Manuscripts/Mixed Material Interview with William Primosch
PRIMOSCH: It was on Eastern Europe, but there was also one kind of unique issue which I spent a lot of time on. It involved Foreign Military Sales (FMS) debt. The United States in its effort to help countries build their defenses against the communists, the threats of communism, had lent a lot of money to countries all over the world, particularly the Middle East, to buy weapons. But it was awful the way it was provided, with commercial interest rates as high as 10 percent or more. Basically, we provided the credit at market rates over long terms. Some of these countries, particularly Egypt, had borrowed billion dollars to buy arms. Of course, Egypt is a poor country to begin with. You don't create any economic capacity when you borrow to buy tanks and weapons. Then lo and behold, we're surprised that they can't pay it back. What do we do? The U.S. Congress, being very cheap, didn't want to write it off. They had borrowed, which today seems like extraordinarily high rates, 10 year loans at nine to 11 percent. By the late 1980s, the interest rates had started to decline and these countries were complaining 1) we've got this huge debt and 2) it's at very high interest rates. How can we possibly pay it back? Can't you help us? We did an awful lot of running around in circles trying to figure out how to lower the interest rate payments on that debt. In the end, the solution was provided by the Gulf War. All the countries that had supported the United States or participated in the allied force that went into Kuwait were forgiven their debt. That was the one of the greatest financial benefits offered to Egypt. In one fell swoop, they had billions of dollars of debt written off.
Q: As one was working on this, in one way or another, you were going to have to write this off. One can talk tough, but you're not going to drive a country to its knees when you've persuaded them to buy military equipment.

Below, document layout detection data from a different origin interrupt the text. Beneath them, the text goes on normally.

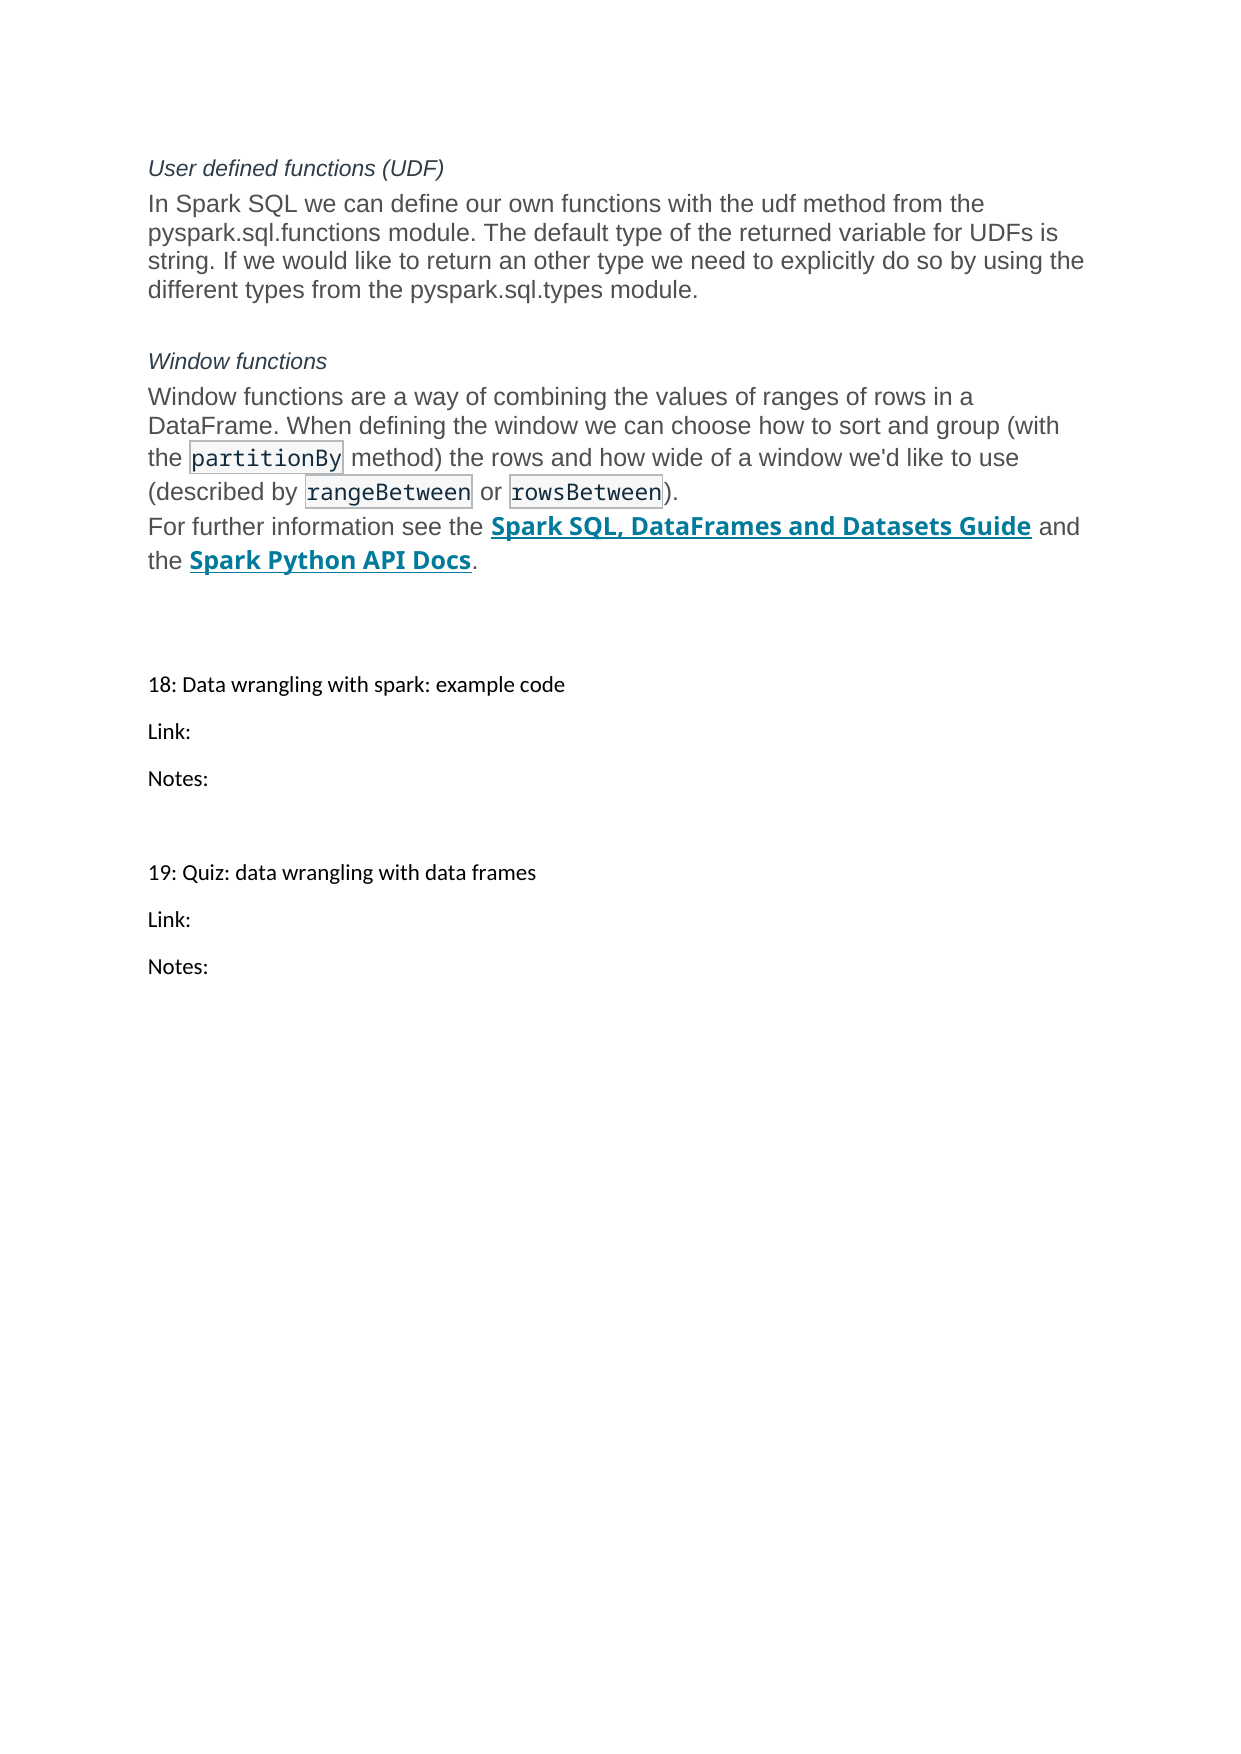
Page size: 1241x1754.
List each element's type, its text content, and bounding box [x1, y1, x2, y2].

text Link: [148, 905, 1093, 933]
subtitle User defined functions (UDF) [148, 148, 1093, 181]
text Link: [148, 717, 1093, 745]
text Notes: [148, 952, 1093, 980]
text 18: Data wrangling with spark: example code [148, 671, 1093, 698]
text 19: Quiz: data wrangling with data frames [148, 858, 1093, 886]
text In Spark SQL we can define our own functions with the udf method from the pyspark.sql.functions module. The default type of the returned variable for UDFs is string. If we would like to return an other type we need to explicitly do so by using the different types from the pyspark.sql.types module. [148, 189, 1093, 304]
subtitle Window functions [148, 341, 1093, 374]
text Window functions are a way of combining the values of ranges of rows in a DataFrame. When defining the window we can choose how to sort and group (with the partitionBy method) the rows and how wide of a window we'd like to use (described by rangeBetween or rowsBetween). [148, 382, 1093, 509]
text For further information see the Spark SQL, DataFrames and Datasets Guide and the Spark Python API Docs. [148, 509, 1093, 577]
text Notes: [148, 764, 1093, 792]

PRIMOSCH: It seemed pretty evident to me that that was the only outcome, but at the time the Congress was being very hard-nosed that they would just not accept debt write-offs, particularly of this scale. There was a fear of setting a precedent that would migrate over to the commercial debt owed. The Export-Import Bank had also had a lot of loans to these countries that they were having difficulty servicing. Commercial banks were worried about the problem because if you started encouraging countries to think that you could write that off then they would want their civilian private bank debt written off. So there was great resistance to this even though it seemed pretty evident. Egypt is a perfect case. They had billions of dollars in military debt which had very high interest rates and an economy that's not producing much. They were just not going to be able to pay. But when you write off debt, you have to adjust the budget to account for lost income and that means Congress had to cut spending in some other domestic area or in the defense area. At the time Congress was just not willing to do that.
Q: When there was a big debt crisis that involved Brazil and Mexico, did that come at that time?